GBP/JPY corrects from a new multi-year top under pressure from the JPY’s resurgent demand.
The benchmark 10-year JGB yield increases to a nine-year high, supporting the JPY.
For aggressive bearish traders, the contrasting BoJ-BoE monetary policy position calls for prudence.
After reaching its highest level since November 2015 on this Tuesday, the GBP/JPY cross draws some intraday selling and stays weak during the early European session. Spot prices are currently trading around the 186.30 level, down slightly more than 0.10% on the day, but any appreciable corrective decrease is still difficult to predict.
The yield on the 10-year Japanese government bond (JGB) reaches a fresh nine-year high on Tuesday, pushing flows towards the Japanese Yen (JPY), which is a result of higher pressure on global interest rates. Further supporting the JPY and acting as a barrier for the GBP/JPY cross are rumours that the recent weakening in the local currency may spark some jawboning from authorities or an intervention in the foreign exchange markets.
It is important to remember that Masato Kanda, Japan’s senior FX diplomat, declared last week that he will take proper action to stop erratic currency movements. Additionally, the People’s Bank of China (PBoC) reduced its rate on Monday, signalling limited policy support for the economy and doing nothing to allay concerns about a worsening crisis in China’s real estate market. As a result, the JPY gains from its role as a safe haven currency and the GBP/JPY pair has pulled back by more than 50 pip.
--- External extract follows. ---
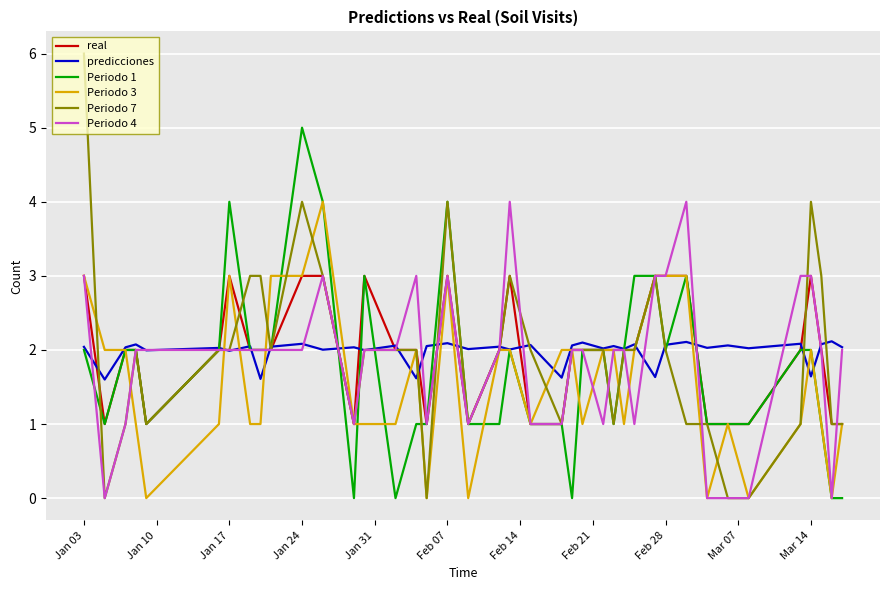

Which series has the largest range (max minus min)?

Periodo 7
However, the dovish attitude of the Bank of Japan (BoJ) may prevent the JPY from making any further advances. In actuality, the BoJ is the only national bank in existence to keep its benchmark interest rate negative. Additionally, officials have highlighted that in order to even consider removing the enormous monetary stimulus, a sustainable salary increase is a requirement. This represents a significant departure from the Bank of England’s (BoE) August increase to a 15-year high for its benchmark rate.
Furthermore, the present market pricing suggests that there is a greater than 80% possibility that the next BoE policy meeting in September will result in a 25 bps lift-off. The fact that salaries in the UK reached a fresh record growth rate in the second quarter increased the bets, raising concerns about long-term inflation even after 14 straight rate increases. Additionally, the positive UK GDP data and marginally higher UK CPI print increase the likelihood of additional policy tightening by the BoE.
The fundamental background outlined above leads one to believe that the path of least resistance for the GBP/JPY cross is upward. As a result, any further decline may still be viewed as a buying opportunity and is more likely to be contained in the lack of any important economic news that may have influenced the market on Tuesday. Before the important Jackson Hole Symposium later this week and the flash PMI prints on Wednesday, traders could also opt to stay out of the market.